Copy out every one of these rows again, swapping "common name" for "popular name" each time it appears and keeping everything else the same.

[start Supplied records]

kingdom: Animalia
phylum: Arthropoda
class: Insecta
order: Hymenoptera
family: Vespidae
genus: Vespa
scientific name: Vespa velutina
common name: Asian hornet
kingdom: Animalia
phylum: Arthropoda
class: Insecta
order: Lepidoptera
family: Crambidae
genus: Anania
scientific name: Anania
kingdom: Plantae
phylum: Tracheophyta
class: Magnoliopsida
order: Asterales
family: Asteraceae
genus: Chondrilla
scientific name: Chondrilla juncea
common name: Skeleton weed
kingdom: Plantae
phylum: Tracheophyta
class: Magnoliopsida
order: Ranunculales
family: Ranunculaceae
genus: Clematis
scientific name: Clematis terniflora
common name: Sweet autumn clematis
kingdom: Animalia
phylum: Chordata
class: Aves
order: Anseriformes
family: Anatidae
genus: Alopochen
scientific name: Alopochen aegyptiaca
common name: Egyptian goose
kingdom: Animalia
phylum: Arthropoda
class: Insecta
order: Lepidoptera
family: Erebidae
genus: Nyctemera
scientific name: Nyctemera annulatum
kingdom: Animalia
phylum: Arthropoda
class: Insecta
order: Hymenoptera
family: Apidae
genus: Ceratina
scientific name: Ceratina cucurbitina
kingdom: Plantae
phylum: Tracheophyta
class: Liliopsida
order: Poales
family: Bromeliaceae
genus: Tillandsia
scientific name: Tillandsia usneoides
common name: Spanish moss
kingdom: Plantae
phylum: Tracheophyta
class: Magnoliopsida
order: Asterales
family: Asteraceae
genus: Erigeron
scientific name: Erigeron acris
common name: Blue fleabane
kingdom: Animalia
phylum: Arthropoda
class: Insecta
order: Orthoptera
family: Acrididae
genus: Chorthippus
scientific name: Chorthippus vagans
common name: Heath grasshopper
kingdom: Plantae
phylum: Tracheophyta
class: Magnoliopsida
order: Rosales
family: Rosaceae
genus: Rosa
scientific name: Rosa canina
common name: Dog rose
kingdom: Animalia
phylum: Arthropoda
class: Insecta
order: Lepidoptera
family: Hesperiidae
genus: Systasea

[end Supplied records]

Result of the exercise:
kingdom: Animalia
phylum: Arthropoda
class: Insecta
order: Hymenoptera
family: Vespidae
genus: Vespa
scientific name: Vespa velutina
popular name: Asian hornet
kingdom: Animalia
phylum: Arthropoda
class: Insecta
order: Lepidoptera
family: Crambidae
genus: Anania
scientific name: Anania
kingdom: Plantae
phylum: Tracheophyta
class: Magnoliopsida
order: Asterales
family: Asteraceae
genus: Chondrilla
scientific name: Chondrilla juncea
popular name: Skeleton weed
kingdom: Plantae
phylum: Tracheophyta
class: Magnoliopsida
order: Ranunculales
family: Ranunculaceae
genus: Clematis
scientific name: Clematis terniflora
popular name: Sweet autumn clematis
kingdom: Animalia
phylum: Chordata
class: Aves
order: Anseriformes
family: Anatidae
genus: Alopochen
scientific name: Alopochen aegyptiaca
popular name: Egyptian goose
kingdom: Animalia
phylum: Arthropoda
class: Insecta
order: Lepidoptera
family: Erebidae
genus: Nyctemera
scientific name: Nyctemera annulatum
kingdom: Animalia
phylum: Arthropoda
class: Insecta
order: Hymenoptera
family: Apidae
genus: Ceratina
scientific name: Ceratina cucurbitina
kingdom: Plantae
phylum: Tracheophyta
class: Liliopsida
order: Poales
family: Bromeliaceae
genus: Tillandsia
scientific name: Tillandsia usneoides
popular name: Spanish moss
kingdom: Plantae
phylum: Tracheophyta
class: Magnoliopsida
order: Asterales
family: Asteraceae
genus: Erigeron
scientific name: Erigeron acris
popular name: Blue fleabane
kingdom: Animalia
phylum: Arthropoda
class: Insecta
order: Orthoptera
family: Acrididae
genus: Chorthippus
scientific name: Chorthippus vagans
popular name: Heath grasshopper
kingdom: Plantae
phylum: Tracheophyta
class: Magnoliopsida
order: Rosales
family: Rosaceae
genus: Rosa
scientific name: Rosa canina
popular name: Dog rose
kingdom: Animalia
phylum: Arthropoda
class: Insecta
order: Lepidoptera
family: Hesperiidae
genus: Systasea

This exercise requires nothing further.